Sally Warhaft, ed. - Well May We Say...

Sally Warhaft, ed.,

Well May We Say…:

The Speeches That Made Australia

Melbourne: Black Inc., 2004.

Paperback xx + 588 pp. 1 86395 277 2

What a delight! Students of Australian history are well supplied and well served by books of documents, but somehow they all share a desperately serious air of blood on the wattle. This collection of extracts from over 100 speeches certainly does not trivialise the Australian past. Indeed, its title comes from Gough Whitlam’s sober declaration of hostility to the governor-general who had just dismissed him from office.
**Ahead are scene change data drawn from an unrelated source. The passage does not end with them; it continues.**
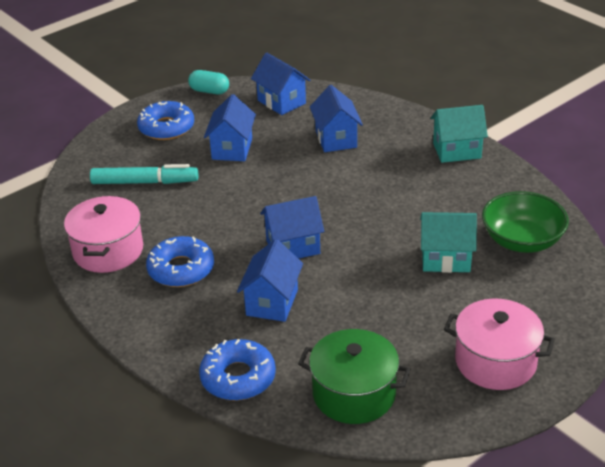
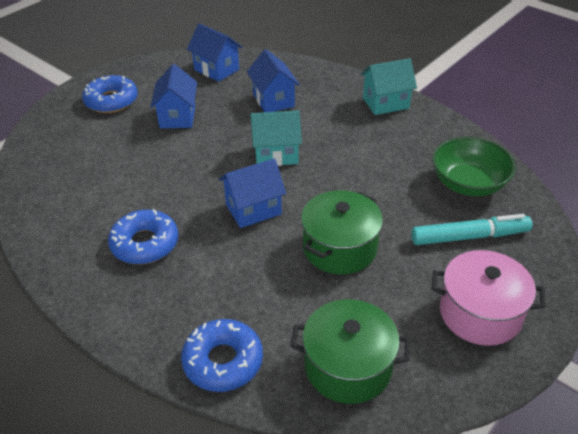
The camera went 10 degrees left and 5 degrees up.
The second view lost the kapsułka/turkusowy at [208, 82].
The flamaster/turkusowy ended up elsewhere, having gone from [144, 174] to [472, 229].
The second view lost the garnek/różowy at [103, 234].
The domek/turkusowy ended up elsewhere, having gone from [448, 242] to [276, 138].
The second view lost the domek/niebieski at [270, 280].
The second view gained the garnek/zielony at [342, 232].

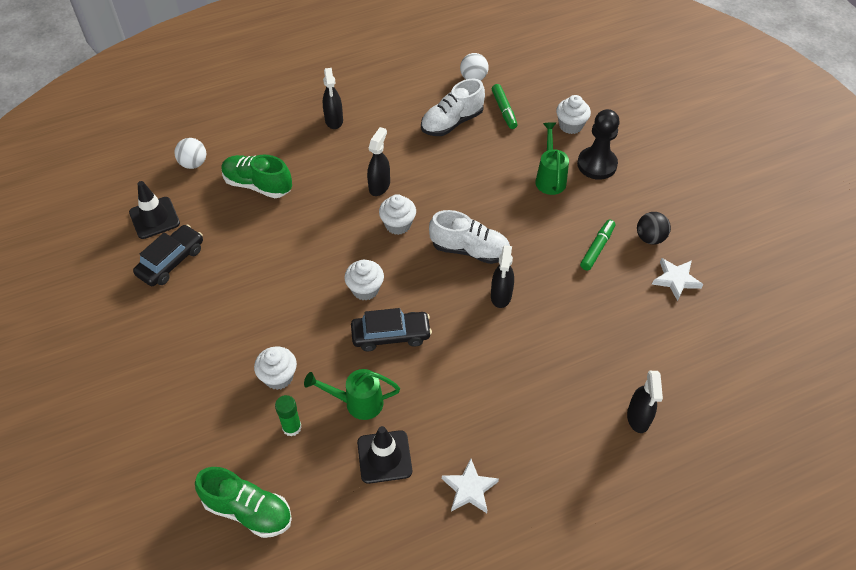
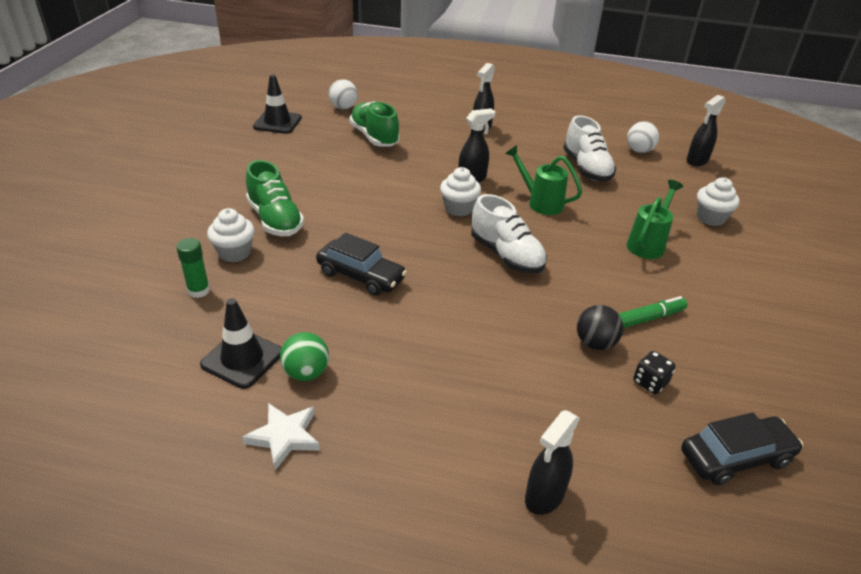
The camera went 35 degrees right and 15 degrees down.
The but/biały at [453, 107] ended up facing another way, 105 degrees counterclockwise from before.
The second view lost the flamaster/zielony at [504, 106].
The second view lost the pionek/czarny at [598, 144].
The piłka/czarny ended up elsewhere, having gone from [654, 228] to [600, 327].
The samochód/czarny ended up elsewhere, having gone from [168, 255] to [742, 449].
The spryskiwacz/czarny ended up elsewhere, having gone from [502, 276] to [706, 130].
The second view lost the gwiazda/biały at [677, 279].
The second view lost the muffinka/biały at [364, 280].
The konewka/zielony ended up elsewhere, having gone from [352, 394] to [543, 180].
The but/zielony ended up elsewhere, having gone from [243, 502] to [275, 198].
The second view gained the piłka/zielony at [304, 356].
The second view gained the kostka do gry/czarny at [654, 372].

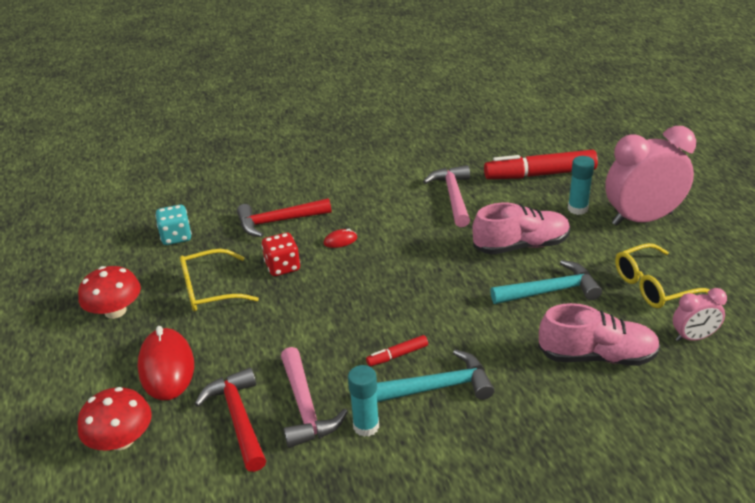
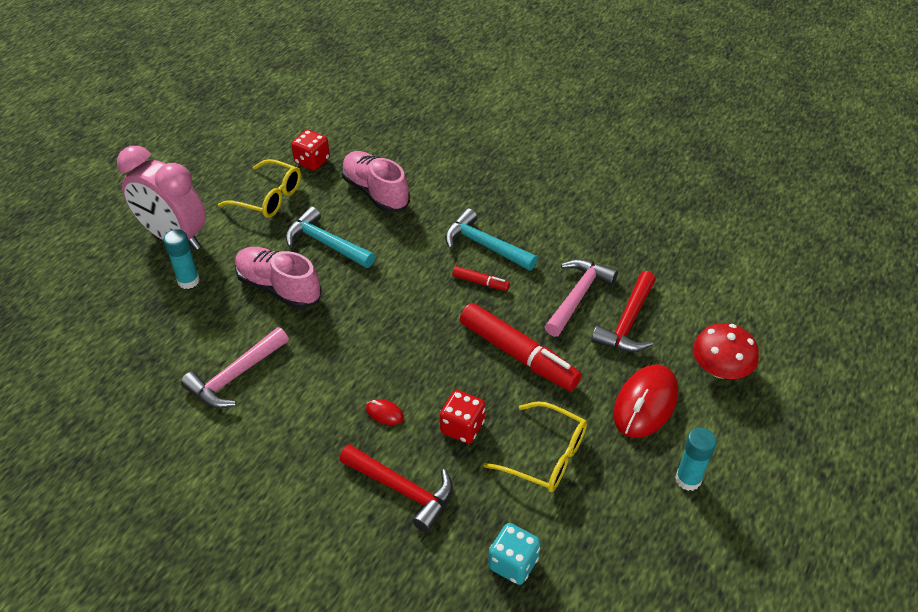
The camera went 135 degrees left and 10 degrees up.
The flamaster/czerwony ended up elsewhere, having gone from [541, 164] to [521, 347].
The second view lost the grzyb/czerwony at [109, 292].
Where the budzik/różowy stood at [700, 315], the kostka do gry/czerwony came to stand at [310, 150].
The klej w sztyfcie/turkusowy ended up elsewhere, having gone from [363, 401] to [696, 459].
There are a few more-or-less wise words from outsiders, such as the Queen and the Pope, and others from those who were embraced by their new country, such as the British teenager Ninian Stephen. Most of the material is about being Australian and feeling Australian. Of course, there are words of familiar ring: Parkes on the ‘crimson thread’, Ned Kelly in the dock, Menzies on the forgotten people, Chifley invoking the light on the hill, Arthur Calwell’s calculation that two Wongs do not make a White. There are also some of the resounding statements of the past half century, some too recent for the standard anthologies, such as Harold Holt’s pledge to LBJ and Blainey’s ‘black armband’. Grouped into nine sections, the collection runs from Governor Phillip to the Howards and Hansons of today. It would make an excellent teaching resource for a seminar on Australia and Australian identity, within the country or overseas.